Some women and young girls are being sourced from depressed communities and coerced or fed false and deceptive promises that they are being employed into reputable economic establishments. However, they later find out that they are exploited into sexual practices against their will. The exposure through the Internet has created awareness in some of these helpless females who watch and read about the extravagant lifestyle that can be achieved from these unhealthy practices.

Human trafficking is a multidimensional threat which, if allowed to continue, deprives people of their human rights, promotes social breakdown, and inhibits development by a country’s human capital. Families, therefore, will be left distraught and young women will find themselves drawn into a web of activities which scar their characters and prospects of leading a respectable and happy life. Moreover, the cost to person, society and governments for health care and the effect on productivity can be astronomical.

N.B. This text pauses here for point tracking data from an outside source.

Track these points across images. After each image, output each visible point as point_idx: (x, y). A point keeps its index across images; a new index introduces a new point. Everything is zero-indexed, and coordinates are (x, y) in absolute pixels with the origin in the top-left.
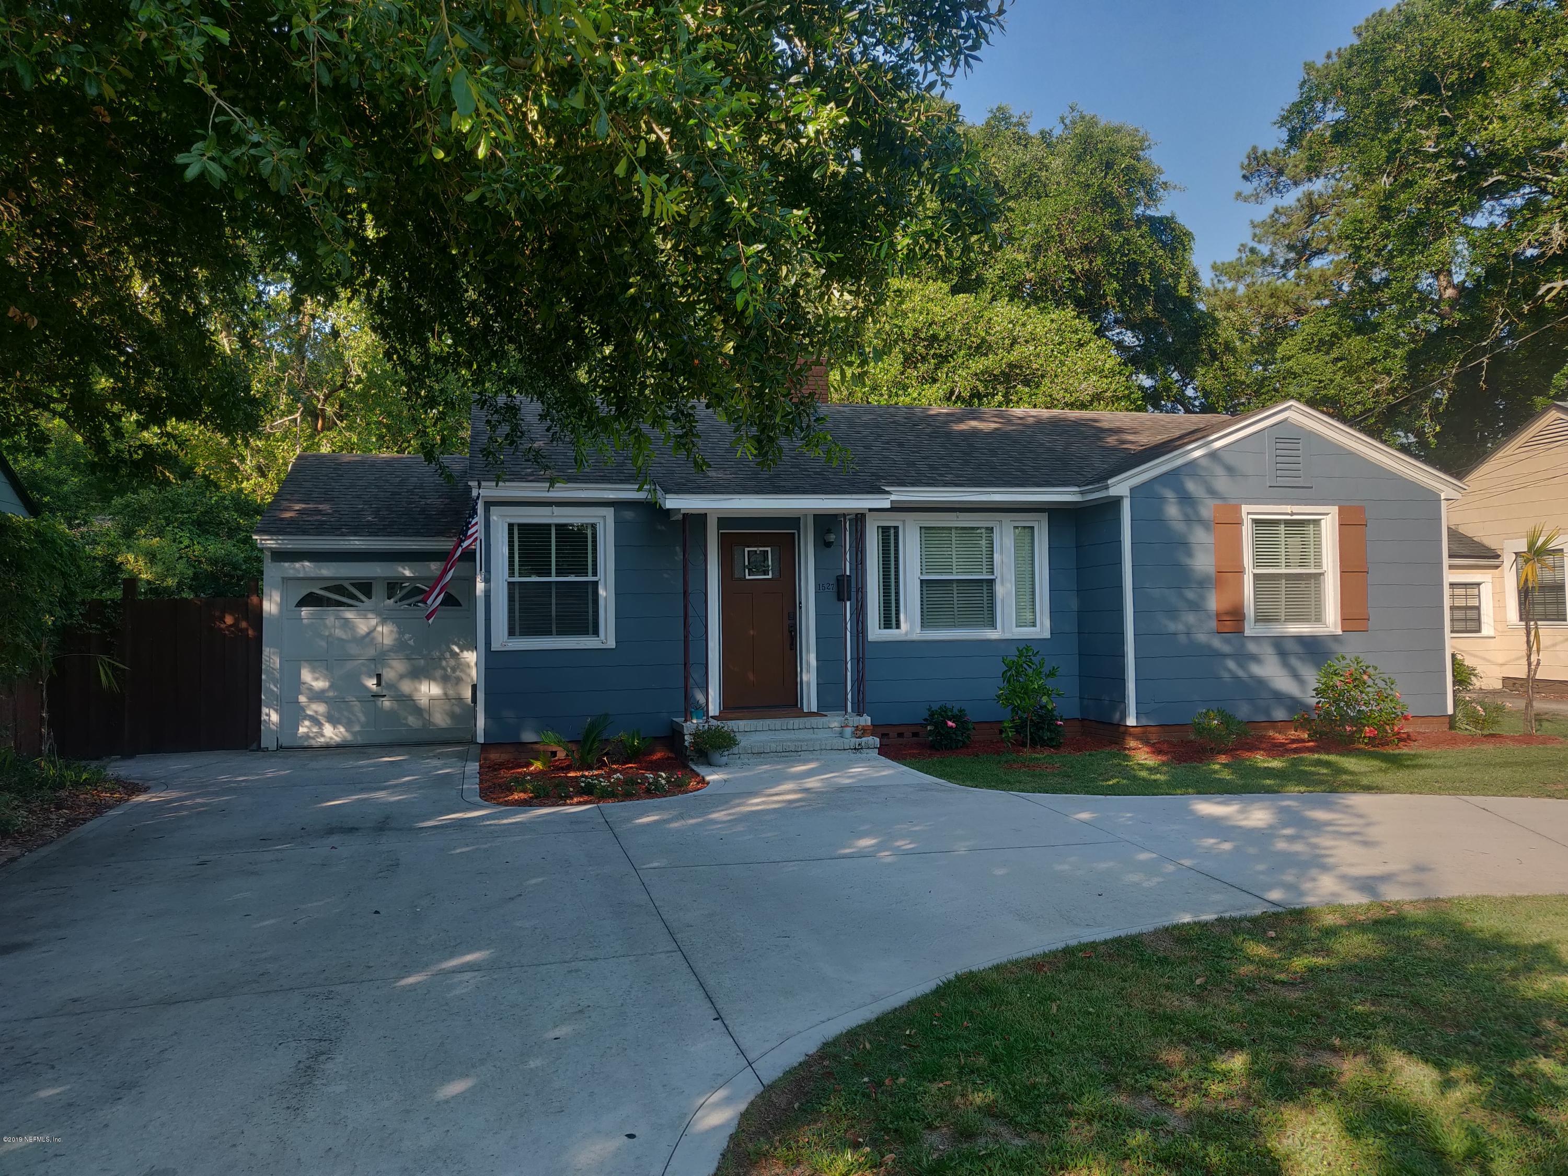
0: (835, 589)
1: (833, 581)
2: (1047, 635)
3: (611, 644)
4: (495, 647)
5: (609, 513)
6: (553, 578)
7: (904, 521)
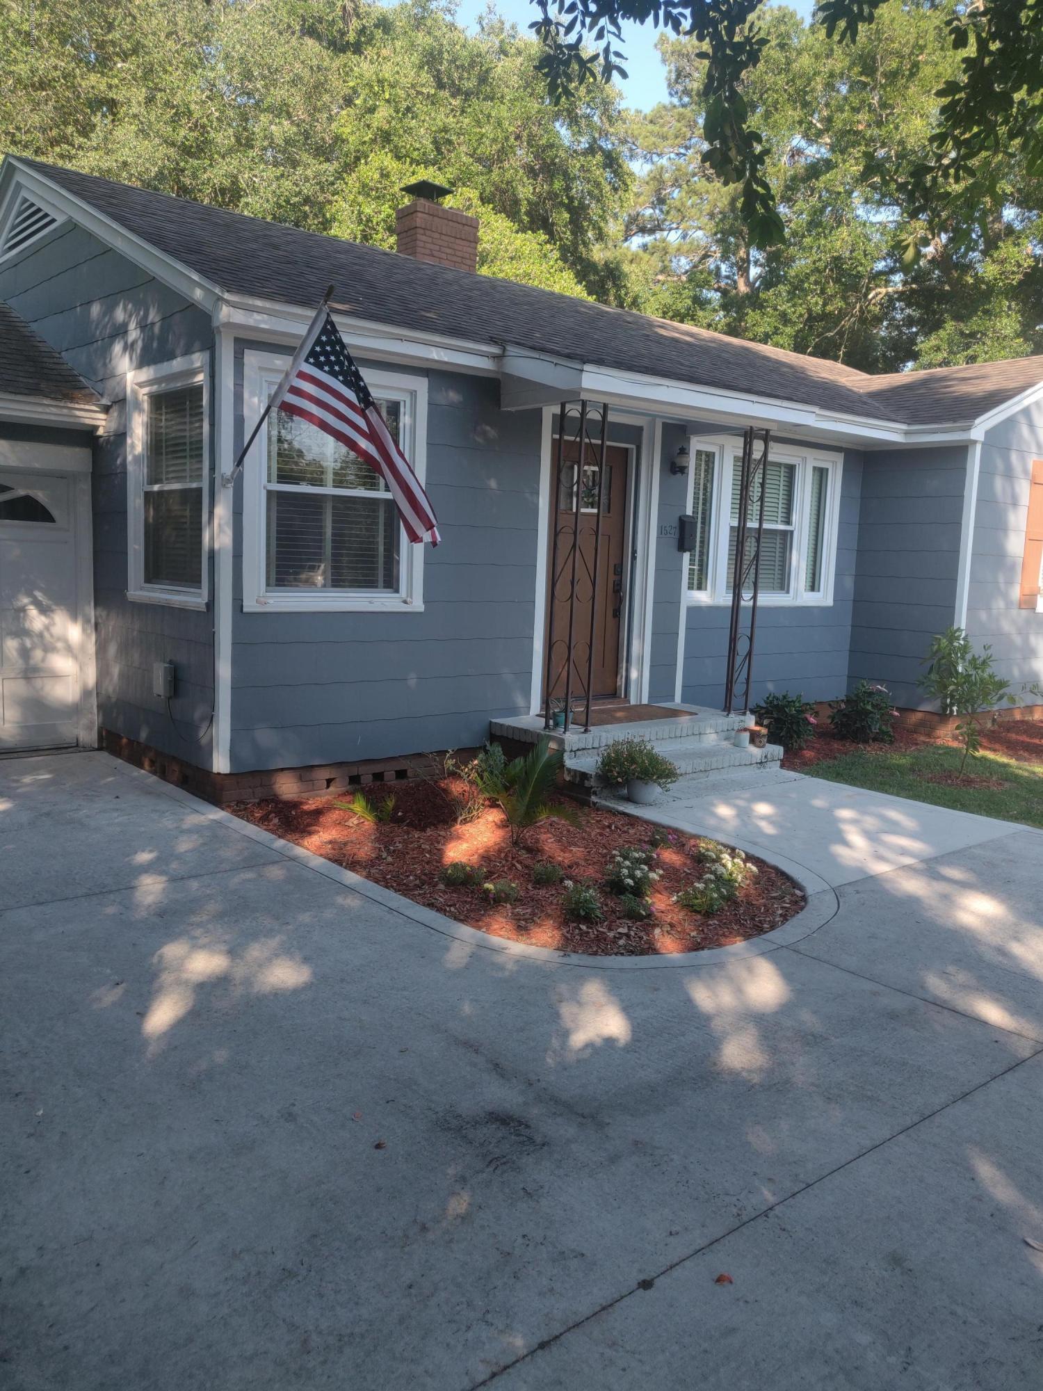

It is hoped that with forward linkages, and associations created with law enforcement, there will be greater collaboration of resources and intelligence to map and gather intelligence on organised criminal networks to better operationalise strategies to combat this crime. Law enforcement should, through intelligence gathering, be focusing on the characters in the organised criminal network to dismantle, disrupt and arrest the primaries. Also, the focus through social agencies and civil society groups should be to educate potential victims via the media.

The Government of Jamaica, however, needs to find the financial resources to launch public education media campaigns on the effects of human trafficking, create training and educational opportunities, and to carry out more sustained covert law enforcement operations driven by intelligence to arrest those involved in this crime.

The Government has already enacted legislation and is also complying with international conventions on issues of human trafficking. The security forces are is actively involved in pursuing the problem to arrest and prosecute perpetrators of this organised crime. The effort, however, is found to be insufficient by the international agencies because it is not complying fully with the protocol.

What seems to be missing is a concerted public message about the risks and dangers of human trafficking with intent to inform and change behaviour. The Government must therefore forge greater partnerships with the private sector, non-government organisations, international donor agencies and the citizenry to create economic opportunities and external economic linkages to channel labour in productive enterprises. They can also engender good values and attitudes programmes to change and reinforce lifelong learning principles so that people and the victims of human trafficking can acquire and display good personal and societal norms.

An overarching strategic approach should encompass a four P’s approach:

1. Prevention: Commission several awareness and training activities to provide information; media, schools, workshops, public forums, and social networks should be employed to fill gaps in knowledge.

2. Protection: Develop a human trafficking manual to include indicators to identify likely threats. Also, the protection of victims has to be considered on humanitarian grounds with care and empathy towards them so that the issue of social exclusion does not arise, reducing the barriers to re-integration into the society in relation to acceptance.

3. Partnerships: Develop and strengthen partnerships with all groups and stakeholders to assist in creating working groups to better deal successfully with the problem.

4. Prosecution: Conduct ongoing surveillance to detect offenders to this crime. And bolster laws to act as a deterrent.